== WHAT YOU WILL DO ==
Copy out the records below word for word, from their first line through the line that contains "9 h 30 min 59 s", including that line.

== TASK INPUT ==
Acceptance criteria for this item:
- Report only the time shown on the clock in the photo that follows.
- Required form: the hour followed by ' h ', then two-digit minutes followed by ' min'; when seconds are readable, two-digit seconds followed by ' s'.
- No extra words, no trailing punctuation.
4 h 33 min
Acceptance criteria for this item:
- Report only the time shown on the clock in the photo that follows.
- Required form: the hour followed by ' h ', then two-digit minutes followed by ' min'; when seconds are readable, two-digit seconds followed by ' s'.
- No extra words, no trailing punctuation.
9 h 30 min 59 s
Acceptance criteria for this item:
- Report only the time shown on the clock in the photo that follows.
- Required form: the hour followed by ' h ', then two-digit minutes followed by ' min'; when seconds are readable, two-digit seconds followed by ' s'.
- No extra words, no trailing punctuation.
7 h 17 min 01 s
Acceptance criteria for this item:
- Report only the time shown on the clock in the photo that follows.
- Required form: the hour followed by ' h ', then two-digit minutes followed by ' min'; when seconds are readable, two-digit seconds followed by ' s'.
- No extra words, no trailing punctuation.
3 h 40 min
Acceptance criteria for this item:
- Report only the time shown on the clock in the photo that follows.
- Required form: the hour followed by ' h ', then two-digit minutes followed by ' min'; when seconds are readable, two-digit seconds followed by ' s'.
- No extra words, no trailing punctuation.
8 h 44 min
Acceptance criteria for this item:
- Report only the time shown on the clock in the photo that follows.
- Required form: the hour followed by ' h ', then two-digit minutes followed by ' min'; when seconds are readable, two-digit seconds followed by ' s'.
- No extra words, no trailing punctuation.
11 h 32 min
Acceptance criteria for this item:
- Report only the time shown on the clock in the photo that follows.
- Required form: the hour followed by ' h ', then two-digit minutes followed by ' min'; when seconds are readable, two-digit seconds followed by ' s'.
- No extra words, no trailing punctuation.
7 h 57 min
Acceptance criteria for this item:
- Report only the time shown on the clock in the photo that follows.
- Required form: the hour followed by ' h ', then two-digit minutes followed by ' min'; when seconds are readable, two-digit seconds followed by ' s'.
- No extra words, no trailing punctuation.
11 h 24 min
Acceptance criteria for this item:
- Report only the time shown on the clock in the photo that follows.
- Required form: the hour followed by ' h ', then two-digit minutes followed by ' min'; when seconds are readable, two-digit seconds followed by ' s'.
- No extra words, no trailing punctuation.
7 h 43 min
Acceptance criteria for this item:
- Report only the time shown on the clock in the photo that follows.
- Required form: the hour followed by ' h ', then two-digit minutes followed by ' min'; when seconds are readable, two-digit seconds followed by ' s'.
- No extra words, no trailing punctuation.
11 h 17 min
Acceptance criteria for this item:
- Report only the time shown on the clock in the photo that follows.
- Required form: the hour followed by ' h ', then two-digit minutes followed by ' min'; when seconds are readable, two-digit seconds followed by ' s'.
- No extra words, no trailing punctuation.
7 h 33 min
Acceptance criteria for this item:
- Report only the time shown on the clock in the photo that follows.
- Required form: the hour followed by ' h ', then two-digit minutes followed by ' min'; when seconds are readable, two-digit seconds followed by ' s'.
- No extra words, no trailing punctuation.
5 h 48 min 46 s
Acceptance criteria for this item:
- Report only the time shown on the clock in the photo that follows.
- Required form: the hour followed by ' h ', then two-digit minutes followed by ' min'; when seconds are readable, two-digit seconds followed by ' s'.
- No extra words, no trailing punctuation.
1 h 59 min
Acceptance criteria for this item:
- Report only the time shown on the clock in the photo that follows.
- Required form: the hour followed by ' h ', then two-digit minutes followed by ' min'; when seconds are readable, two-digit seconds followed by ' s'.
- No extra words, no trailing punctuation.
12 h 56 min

== EXERCISE RESPONSE ==
Acceptance criteria for this item:
- Report only the time shown on the clock in the photo that follows.
- Required form: the hour followed by ' h ', then two-digit minutes followed by ' min'; when seconds are readable, two-digit seconds followed by ' s'.
- No extra words, no trailing punctuation.
4 h 33 min
Acceptance criteria for this item:
- Report only the time shown on the clock in the photo that follows.
- Required form: the hour followed by ' h ', then two-digit minutes followed by ' min'; when seconds are readable, two-digit seconds followed by ' s'.
- No extra words, no trailing punctuation.
9 h 30 min 59 s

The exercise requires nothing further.